Charting a course to have physicality as habituated as teeth brushing is best mapped in loops – positive feedback loops. For physical hygiene to be on par with oral hygiene day to day, a measured return to base is the surest path to a clear way. The first principle of an effective positive feedback loop is not dying. The second is not traumatising yourself. And third, if at all possible, enjoying the trip. A successful journey is the one you return home from, better again with a smile. And with that comes the fourth principle, set yourself up to succeed. Forming a new physical engagement with the world is the beginning of a beautiful relationship – one that will literally change you, physically and cognitively. Each venture out, when exploring new practices, could be looked at like dating. There may be a few bum dates. What’s important is that you come home, untraumatised, like in regular dating. When you return with a smile, on the surface or within, you’ve found something with meaning, and it's time to get crafty. 

Setting up a successful positive feedback loop requires some game rules engineered in your favour. The first rule is determining what is a successful entry. Make this something you are pretty sure you can do - aim low like ‘Use one machine at the gym’ or ‘run 1 hill sprint’ or ‘attend a class without taking it too seriously’. A key question for each loop is: what little bit extra wouldn't be a strain?/would enhance my experience? The positive feedback loop is a momentum generator. Completing the loop is like an orbit slingshot catapulting further to a new low aim – two machines, two hill sprints, attention to one detail in the class. Once you don’t die or traumatise yourself and hit your successful trip marker on each date, the loop will perpetuate until you arrive at enjoyment – your personal connection to a preferred state of being, already with expanded physical capacity. 


60 strokes are what it currently takes me to penetrate my resistance to cold water paradise. Then I play with distance to swim, or quantity of sprints, always within the tip of my reach. I’ll keep looping my limits outwards to a mile a swim this year without stealing the joy. When I return home, with a smile, I am an available father, a doting partner, and a diligent professional, savouring the gift of life. Without gamifying my sea entry, the connection to that state would dissipate rather than smoothen. With clear access points to the same, or at least similar, state, I am never far from available. Resistance doesn’t exist anymore for stilling, jiu-jitsu, weight lifting, and the other practices I’ve looped in. 
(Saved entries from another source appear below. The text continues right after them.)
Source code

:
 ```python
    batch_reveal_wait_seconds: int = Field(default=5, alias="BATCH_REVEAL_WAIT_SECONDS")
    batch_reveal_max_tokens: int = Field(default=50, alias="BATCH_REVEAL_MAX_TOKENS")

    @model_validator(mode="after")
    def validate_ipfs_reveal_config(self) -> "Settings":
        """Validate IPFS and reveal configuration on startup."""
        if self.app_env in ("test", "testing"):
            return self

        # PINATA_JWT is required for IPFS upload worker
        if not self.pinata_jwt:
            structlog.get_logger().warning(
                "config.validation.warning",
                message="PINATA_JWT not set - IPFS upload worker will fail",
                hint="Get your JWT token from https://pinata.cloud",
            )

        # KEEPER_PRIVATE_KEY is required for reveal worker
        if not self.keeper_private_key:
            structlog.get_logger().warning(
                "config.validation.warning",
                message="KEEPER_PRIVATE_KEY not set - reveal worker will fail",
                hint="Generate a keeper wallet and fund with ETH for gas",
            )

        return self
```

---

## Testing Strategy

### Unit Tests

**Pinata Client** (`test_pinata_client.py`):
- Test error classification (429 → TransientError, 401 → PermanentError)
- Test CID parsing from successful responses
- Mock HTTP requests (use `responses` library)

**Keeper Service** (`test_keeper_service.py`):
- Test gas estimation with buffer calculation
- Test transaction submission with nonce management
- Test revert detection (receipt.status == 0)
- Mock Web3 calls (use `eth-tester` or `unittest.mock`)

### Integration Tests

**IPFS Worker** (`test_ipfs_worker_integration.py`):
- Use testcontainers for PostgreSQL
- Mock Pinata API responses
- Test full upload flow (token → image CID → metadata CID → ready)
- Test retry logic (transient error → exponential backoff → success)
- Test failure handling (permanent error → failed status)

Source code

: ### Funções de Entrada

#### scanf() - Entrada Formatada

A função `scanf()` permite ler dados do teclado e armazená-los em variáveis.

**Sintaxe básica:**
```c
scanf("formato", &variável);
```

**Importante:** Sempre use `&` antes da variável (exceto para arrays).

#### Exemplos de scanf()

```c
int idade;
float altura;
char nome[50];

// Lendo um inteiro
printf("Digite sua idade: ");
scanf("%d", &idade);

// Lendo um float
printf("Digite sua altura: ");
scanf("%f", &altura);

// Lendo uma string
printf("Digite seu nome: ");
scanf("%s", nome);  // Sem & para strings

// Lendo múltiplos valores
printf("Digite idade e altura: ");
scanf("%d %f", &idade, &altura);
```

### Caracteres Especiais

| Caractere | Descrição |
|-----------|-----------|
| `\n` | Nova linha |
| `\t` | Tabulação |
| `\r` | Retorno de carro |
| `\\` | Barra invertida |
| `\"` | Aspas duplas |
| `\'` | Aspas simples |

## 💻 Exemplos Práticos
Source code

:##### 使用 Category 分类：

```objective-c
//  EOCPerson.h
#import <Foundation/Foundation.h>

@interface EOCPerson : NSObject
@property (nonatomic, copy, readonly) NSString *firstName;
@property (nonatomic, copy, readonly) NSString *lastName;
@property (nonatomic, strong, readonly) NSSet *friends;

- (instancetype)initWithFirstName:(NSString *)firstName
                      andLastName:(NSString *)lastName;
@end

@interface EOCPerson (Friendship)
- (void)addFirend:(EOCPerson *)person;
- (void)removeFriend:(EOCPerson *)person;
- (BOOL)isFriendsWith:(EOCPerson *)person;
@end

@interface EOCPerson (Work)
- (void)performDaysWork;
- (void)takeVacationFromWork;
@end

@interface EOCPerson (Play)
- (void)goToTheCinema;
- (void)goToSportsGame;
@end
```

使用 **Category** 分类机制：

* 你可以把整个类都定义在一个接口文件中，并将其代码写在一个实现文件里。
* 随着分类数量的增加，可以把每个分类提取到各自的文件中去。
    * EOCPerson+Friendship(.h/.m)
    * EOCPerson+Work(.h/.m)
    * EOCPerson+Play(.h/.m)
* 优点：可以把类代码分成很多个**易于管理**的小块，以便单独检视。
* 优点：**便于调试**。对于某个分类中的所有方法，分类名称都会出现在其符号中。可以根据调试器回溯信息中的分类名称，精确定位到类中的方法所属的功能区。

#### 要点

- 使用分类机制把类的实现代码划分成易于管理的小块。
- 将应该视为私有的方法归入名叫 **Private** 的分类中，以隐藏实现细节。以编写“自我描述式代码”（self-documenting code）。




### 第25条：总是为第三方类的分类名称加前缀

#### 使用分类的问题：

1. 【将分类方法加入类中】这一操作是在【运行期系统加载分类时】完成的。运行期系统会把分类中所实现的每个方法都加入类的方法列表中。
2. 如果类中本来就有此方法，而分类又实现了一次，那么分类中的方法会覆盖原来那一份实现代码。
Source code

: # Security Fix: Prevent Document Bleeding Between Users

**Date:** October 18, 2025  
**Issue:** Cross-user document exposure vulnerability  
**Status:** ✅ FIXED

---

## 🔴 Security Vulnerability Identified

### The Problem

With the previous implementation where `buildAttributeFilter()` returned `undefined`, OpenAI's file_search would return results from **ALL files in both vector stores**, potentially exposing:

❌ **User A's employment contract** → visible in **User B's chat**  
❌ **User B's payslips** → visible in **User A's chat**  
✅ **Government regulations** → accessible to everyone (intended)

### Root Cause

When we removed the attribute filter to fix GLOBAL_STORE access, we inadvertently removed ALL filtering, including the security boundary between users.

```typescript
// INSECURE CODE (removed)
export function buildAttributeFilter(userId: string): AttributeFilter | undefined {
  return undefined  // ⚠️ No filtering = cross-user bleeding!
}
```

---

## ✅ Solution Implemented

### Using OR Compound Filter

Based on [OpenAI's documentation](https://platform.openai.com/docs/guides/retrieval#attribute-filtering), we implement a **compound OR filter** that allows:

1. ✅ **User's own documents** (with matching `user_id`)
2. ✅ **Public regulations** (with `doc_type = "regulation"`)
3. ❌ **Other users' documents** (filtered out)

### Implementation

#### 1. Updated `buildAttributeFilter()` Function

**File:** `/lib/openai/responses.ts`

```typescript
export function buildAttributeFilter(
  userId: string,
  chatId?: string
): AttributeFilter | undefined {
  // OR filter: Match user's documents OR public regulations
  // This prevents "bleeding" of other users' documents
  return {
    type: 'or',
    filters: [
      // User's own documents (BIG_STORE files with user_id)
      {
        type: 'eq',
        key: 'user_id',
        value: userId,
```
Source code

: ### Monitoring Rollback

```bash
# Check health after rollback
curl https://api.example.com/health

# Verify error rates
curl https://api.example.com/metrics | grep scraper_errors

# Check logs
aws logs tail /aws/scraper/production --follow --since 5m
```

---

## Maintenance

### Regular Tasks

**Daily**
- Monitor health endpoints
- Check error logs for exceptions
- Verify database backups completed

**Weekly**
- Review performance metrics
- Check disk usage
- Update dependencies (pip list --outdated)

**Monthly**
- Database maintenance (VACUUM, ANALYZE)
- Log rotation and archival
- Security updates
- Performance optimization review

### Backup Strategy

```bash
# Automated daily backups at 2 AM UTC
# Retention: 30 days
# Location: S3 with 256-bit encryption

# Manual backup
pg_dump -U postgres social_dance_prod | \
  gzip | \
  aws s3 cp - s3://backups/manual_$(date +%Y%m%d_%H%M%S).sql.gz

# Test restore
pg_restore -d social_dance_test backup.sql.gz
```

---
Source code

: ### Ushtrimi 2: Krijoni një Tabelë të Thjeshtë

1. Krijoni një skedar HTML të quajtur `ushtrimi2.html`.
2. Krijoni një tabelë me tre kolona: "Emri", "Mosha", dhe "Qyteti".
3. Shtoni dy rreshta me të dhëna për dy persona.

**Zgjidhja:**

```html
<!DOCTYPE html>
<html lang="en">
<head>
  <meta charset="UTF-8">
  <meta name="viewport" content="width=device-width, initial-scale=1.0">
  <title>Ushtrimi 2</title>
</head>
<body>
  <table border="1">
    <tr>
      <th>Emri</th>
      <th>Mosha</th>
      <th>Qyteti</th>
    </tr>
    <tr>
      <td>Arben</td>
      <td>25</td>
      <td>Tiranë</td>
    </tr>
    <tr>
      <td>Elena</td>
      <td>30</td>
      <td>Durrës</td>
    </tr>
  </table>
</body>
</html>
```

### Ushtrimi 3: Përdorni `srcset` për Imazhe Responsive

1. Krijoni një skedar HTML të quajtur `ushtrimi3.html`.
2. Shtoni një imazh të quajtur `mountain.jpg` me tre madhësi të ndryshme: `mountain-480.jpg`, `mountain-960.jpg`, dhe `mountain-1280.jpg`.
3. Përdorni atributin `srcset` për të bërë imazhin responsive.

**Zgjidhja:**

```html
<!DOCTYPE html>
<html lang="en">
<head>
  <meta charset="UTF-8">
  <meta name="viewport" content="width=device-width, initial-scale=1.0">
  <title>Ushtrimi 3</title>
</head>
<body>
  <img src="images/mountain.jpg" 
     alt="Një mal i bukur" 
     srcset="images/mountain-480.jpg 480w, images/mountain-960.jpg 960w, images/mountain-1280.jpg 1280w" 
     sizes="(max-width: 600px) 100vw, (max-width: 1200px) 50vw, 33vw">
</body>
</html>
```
Savouring has become a preferred state of being. When I drift away into complacency a pang like hunger or thirst alerts me to seek a return. Starved by stagnancy, or drained mindless, tension, aches, and irritability cue me to get back in touch. Once I return to my senses I remember, I will die, but now, I’m alive. I feel the weight of air on my skin. It whispers a welcome back, and again I feel slightly embarrassed for having left.